• **Exercise directions**
Give the number of lines that contain "down" in the listing, and write nothing else.

Recorded information Block Start

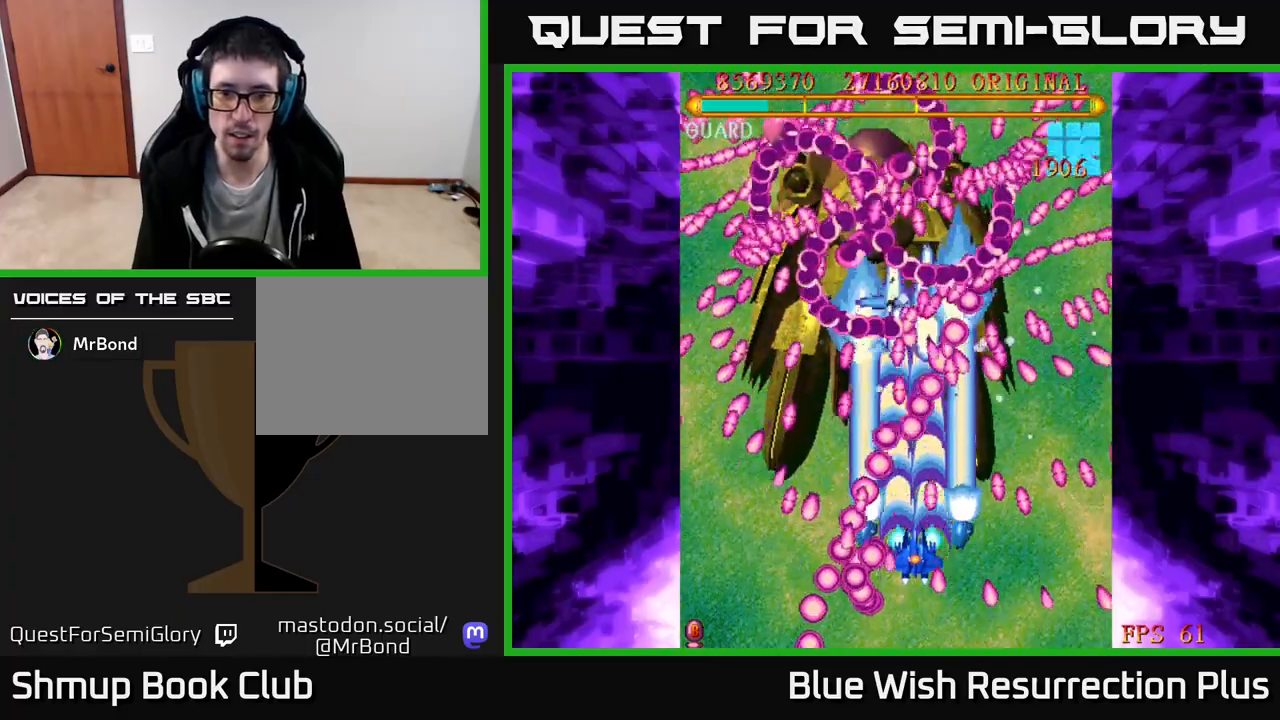
{"buttons": ["A", "DPAD_DOWN"], "right_stick": "center", "events": [[483, "DPAD_DOWN", "down"]]}
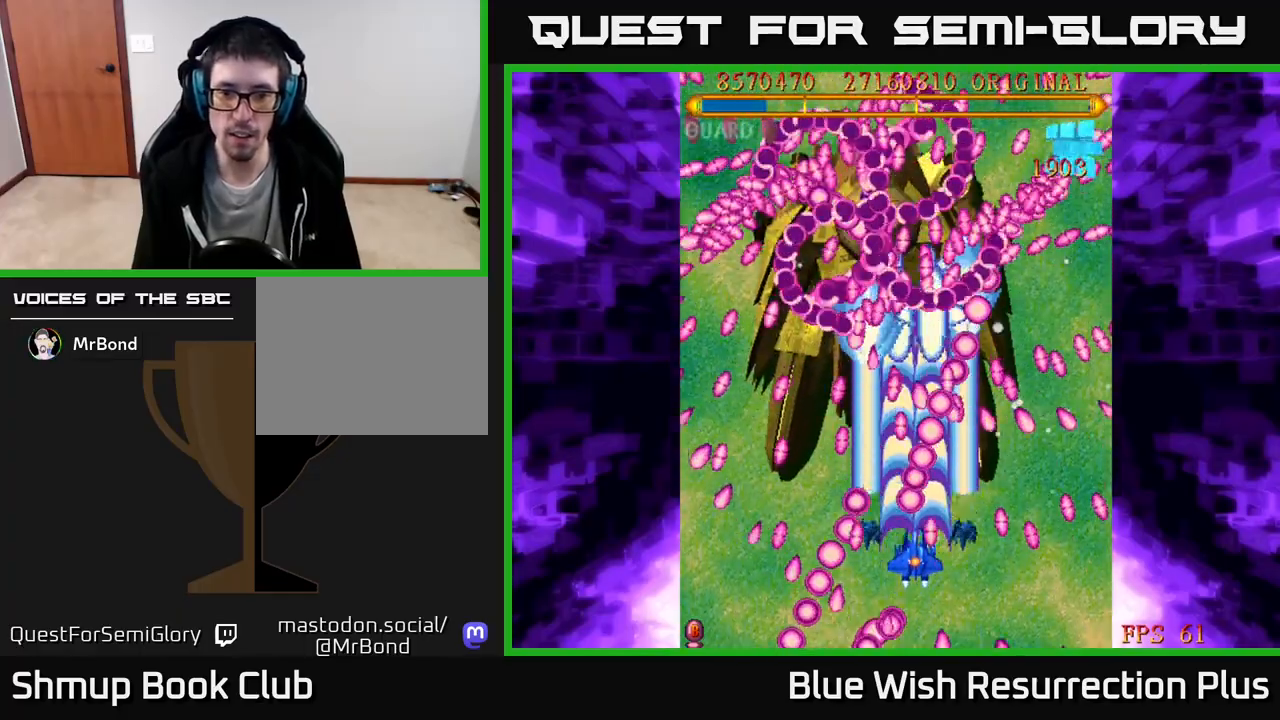
{"buttons": ["A", "DPAD_LEFT"], "right_stick": "center", "events": [[83, "DPAD_LEFT", "down"], [100, "DPAD_DOWN", "up"], [333, "DPAD_LEFT", "up"], [433, "DPAD_LEFT", "down"]]}
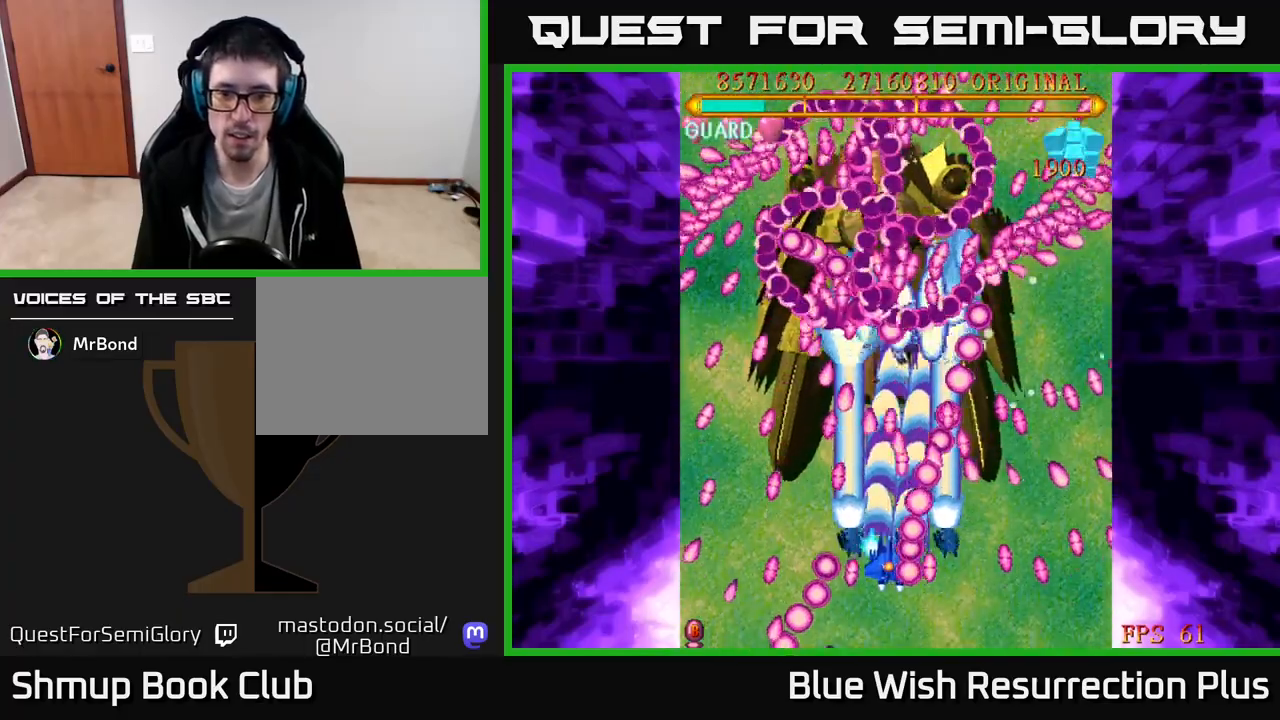
{"buttons": ["A"], "right_stick": "center", "events": [[33, "DPAD_LEFT", "up"]]}
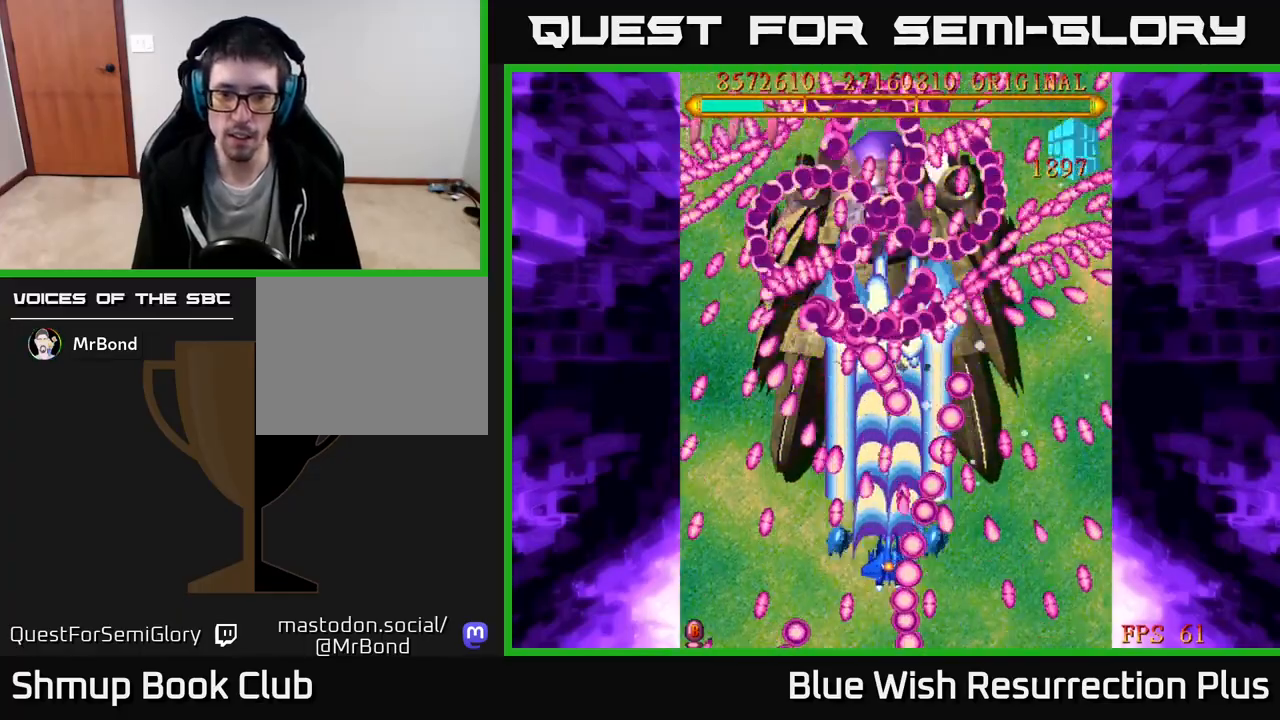
{"buttons": ["A"], "right_stick": "center", "events": [[317, "DPAD_UP", "down"], [417, "DPAD_UP", "up"]]}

Recorded information Block End

• **Answer space**
3